JWST finds 'forbidden' exoplanet with atmosphere poorer in heavy elements than its star

A Jupiter-sized planet circling a diminutive, cool star has delivered an unexpected jolt to planet-formation theory. New observations from the James Webb Space Telescope (JWST) show that TOI-5205 b’s atmosphere contains fewer heavy elements than its own host star—a result that researchers say is unlike any giant planet studied so far.
The findings, published in The Astronomical Journal, come from an international team led by Caleb Cañas of NASA’s Goddard Space Flight Center with contributions from Carnegie Science’s Shubham Kanodia and others. TOI-5205 b is roughly the size of Jupiter but orbits a star only about four times Jupiter’s size and approximately 40% the mass of the Sun.
When the planet transits, it blocks about 6% of the star’s light. By breaking that starlight into its component colors during three JWST-observed transits, the team identified the chemical fingerprints of the planet’s atmosphere—including methane (CH4) and hydrogen sulfide (H2S).
Giant planets are thought to form in rotating disks of gas and dust around young stars, gradually accumulating heavy elements as they grow. Yet systems like TOI-5205 b—massive planets hugging small, cool M-dwarf stars—are difficult to explain with standard models.
To systematically probe these rare cases, Kanodia, Cañas, and Jessica Libby-Roberts of the University of Tampa are leading JWST’s largest Cycle 2 exoplanet program, Red Dwarfs and the Seven Giants, focusing on giant exoplanets around M-dwarf stars often dubbed GEMS.
TOI-5205 b itself was confirmed in 2023 after Kanodia led follow-up observations of a signal first flagged by NASA’s Transiting Exoplanet Survey Satellite (TESS). JWST’s first detailed look at the planet’s atmosphere revealed that its heavy-element content relative to hydrogen is significantly lower than Jupiter’s—and, more surprisingly, lower than its own star’s.
Interior models by Simon Muller and Ravit Helled at the University of Zurich indicate a stark mismatch: the planet’s bulk composition may be about 100 times more metal rich than its atmosphere appears to be. Kanodia said the data point to heavy elements migrating inward during formation, leaving an interior and atmosphere that are not mixing efficiently.

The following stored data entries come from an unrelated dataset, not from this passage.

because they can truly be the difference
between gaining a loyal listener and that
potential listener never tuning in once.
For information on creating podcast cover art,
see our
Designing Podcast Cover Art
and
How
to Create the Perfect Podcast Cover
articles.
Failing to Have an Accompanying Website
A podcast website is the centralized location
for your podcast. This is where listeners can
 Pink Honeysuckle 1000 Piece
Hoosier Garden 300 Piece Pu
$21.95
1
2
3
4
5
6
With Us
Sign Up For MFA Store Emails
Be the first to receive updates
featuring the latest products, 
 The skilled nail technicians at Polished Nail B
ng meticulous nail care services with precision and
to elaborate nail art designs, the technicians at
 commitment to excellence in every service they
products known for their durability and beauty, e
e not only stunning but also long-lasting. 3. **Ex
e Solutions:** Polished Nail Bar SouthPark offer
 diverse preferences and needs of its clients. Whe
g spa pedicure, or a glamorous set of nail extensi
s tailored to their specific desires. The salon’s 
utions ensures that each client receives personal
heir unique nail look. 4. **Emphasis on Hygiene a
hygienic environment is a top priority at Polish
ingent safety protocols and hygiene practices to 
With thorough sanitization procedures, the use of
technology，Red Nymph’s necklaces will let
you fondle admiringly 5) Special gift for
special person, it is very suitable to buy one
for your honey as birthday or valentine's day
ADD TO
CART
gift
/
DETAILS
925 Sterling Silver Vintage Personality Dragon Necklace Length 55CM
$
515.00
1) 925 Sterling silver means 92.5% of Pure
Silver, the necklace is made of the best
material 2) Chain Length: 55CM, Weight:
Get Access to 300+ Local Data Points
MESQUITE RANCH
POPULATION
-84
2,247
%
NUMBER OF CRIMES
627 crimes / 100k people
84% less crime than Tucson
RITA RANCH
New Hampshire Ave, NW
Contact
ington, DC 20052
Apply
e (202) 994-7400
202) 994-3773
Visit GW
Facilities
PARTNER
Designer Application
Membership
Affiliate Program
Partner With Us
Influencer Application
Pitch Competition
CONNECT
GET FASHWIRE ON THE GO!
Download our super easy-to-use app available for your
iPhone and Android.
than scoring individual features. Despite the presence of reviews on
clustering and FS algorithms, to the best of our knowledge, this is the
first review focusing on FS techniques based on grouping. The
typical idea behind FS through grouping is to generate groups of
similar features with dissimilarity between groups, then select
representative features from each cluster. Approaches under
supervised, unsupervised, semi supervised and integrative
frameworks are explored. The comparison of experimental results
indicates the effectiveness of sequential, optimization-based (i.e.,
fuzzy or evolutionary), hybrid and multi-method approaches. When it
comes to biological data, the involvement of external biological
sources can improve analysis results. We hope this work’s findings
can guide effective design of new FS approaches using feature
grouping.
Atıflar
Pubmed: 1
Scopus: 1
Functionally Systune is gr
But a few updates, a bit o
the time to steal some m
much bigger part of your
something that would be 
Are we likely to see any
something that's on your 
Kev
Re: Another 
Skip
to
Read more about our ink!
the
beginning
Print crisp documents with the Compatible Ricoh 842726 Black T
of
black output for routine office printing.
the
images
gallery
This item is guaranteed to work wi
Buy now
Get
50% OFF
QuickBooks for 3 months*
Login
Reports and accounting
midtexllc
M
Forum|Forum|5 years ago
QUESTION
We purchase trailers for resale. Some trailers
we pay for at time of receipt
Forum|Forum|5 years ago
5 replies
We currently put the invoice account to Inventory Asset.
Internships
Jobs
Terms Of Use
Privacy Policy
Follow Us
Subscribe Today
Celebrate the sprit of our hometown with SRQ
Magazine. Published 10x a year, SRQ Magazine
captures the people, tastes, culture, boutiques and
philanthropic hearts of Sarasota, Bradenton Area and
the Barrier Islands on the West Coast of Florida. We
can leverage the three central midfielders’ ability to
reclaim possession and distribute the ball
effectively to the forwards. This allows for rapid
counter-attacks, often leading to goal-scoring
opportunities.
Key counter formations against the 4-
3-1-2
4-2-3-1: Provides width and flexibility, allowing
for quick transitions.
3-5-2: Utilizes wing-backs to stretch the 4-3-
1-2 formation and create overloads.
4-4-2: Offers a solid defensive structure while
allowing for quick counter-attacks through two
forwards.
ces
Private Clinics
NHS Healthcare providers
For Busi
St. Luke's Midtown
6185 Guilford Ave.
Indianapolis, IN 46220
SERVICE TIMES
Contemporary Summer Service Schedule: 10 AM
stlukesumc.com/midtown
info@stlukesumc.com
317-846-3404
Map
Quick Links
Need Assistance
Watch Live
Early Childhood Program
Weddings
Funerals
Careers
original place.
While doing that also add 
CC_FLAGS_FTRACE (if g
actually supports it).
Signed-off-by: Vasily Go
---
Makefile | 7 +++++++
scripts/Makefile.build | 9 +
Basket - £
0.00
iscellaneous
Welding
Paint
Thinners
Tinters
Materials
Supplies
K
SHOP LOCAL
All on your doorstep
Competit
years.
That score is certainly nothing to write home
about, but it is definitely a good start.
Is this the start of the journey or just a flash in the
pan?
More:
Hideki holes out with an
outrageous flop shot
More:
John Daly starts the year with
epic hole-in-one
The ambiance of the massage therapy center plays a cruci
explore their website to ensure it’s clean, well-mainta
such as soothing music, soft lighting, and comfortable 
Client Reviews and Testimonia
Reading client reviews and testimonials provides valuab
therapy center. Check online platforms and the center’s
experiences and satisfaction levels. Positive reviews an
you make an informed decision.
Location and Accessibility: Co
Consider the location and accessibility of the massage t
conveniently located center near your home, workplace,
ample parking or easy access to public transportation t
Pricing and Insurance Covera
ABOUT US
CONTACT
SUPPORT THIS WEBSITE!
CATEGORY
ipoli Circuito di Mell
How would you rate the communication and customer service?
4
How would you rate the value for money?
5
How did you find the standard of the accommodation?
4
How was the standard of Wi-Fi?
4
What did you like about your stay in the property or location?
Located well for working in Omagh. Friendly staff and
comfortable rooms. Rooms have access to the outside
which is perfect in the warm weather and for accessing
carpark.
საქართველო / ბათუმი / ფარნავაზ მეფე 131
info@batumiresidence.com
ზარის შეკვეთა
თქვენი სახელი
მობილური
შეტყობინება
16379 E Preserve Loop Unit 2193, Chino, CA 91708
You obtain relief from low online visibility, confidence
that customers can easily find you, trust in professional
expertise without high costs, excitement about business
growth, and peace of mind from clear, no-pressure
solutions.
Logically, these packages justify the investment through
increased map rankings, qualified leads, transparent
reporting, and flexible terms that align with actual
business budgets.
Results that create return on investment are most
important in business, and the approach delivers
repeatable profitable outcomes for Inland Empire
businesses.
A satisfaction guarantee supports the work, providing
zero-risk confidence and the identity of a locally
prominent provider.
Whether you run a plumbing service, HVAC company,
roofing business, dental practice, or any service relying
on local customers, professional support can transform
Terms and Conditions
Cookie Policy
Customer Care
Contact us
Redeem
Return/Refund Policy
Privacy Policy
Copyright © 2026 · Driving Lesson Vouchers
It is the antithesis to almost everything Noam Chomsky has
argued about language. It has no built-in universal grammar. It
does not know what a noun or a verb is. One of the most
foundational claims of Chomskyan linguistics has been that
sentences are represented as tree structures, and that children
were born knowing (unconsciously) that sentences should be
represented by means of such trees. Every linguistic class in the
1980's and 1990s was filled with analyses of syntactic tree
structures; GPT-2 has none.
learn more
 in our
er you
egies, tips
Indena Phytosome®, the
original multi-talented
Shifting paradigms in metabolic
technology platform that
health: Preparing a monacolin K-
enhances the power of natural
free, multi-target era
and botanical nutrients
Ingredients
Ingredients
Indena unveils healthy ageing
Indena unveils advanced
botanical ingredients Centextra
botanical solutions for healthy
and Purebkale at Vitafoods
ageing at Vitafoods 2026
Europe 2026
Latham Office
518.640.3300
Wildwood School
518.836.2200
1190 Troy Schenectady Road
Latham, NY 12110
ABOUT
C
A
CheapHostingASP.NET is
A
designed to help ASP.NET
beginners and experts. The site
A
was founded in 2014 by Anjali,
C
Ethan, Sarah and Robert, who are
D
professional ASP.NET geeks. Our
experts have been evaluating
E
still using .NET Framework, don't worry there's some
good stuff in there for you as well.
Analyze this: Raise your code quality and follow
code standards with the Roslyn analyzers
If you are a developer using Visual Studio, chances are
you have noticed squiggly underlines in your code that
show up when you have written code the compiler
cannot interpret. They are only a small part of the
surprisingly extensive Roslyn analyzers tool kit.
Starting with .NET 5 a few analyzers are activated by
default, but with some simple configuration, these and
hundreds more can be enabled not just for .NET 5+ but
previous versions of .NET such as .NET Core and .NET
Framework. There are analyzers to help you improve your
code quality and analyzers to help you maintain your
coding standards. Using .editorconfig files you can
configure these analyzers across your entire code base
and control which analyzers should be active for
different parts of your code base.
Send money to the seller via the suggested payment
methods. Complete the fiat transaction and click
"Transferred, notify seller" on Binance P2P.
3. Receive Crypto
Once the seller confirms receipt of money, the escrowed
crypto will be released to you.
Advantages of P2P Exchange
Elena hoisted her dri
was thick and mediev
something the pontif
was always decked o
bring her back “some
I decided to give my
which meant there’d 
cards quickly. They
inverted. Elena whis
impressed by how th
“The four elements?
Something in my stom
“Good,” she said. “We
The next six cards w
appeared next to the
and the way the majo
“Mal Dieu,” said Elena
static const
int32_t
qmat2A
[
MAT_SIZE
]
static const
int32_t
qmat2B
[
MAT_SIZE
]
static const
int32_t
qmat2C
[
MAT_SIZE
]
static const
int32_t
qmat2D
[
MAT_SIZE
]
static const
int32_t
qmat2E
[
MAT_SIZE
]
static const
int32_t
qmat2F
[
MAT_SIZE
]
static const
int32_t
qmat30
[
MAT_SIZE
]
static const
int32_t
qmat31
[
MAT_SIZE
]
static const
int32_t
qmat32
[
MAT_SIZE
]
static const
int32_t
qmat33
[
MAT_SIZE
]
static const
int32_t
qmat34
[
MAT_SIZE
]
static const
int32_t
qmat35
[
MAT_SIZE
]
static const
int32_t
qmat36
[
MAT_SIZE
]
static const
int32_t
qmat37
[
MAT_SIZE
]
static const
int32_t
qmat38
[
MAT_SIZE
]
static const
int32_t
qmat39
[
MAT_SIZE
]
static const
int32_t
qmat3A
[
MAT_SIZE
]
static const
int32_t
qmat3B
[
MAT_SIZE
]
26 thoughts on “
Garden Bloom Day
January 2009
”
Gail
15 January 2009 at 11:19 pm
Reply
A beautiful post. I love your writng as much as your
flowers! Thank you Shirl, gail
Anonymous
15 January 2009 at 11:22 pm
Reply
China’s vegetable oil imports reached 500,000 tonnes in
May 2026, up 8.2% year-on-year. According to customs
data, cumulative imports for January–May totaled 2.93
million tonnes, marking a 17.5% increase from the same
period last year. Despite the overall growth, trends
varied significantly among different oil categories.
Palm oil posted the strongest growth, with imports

The measurements, he added, suggest a very carbon-rich, oxygen-poor atmosphere. The work forms part of the broader GEMS Survey to examine transiting giant planets around M dwarfs and clarify how they form, what they are made of, and how their atmospheres evolve.
The collaboration includes researchers from Carnegie Science and a range of U.S. and international institutions. Further observations of TOI-5205 b and similar systems are expected to help test whether poor atmospheric mixing is common among giant planets around small stars—and to refine models of how such “forbidden” worlds come to be.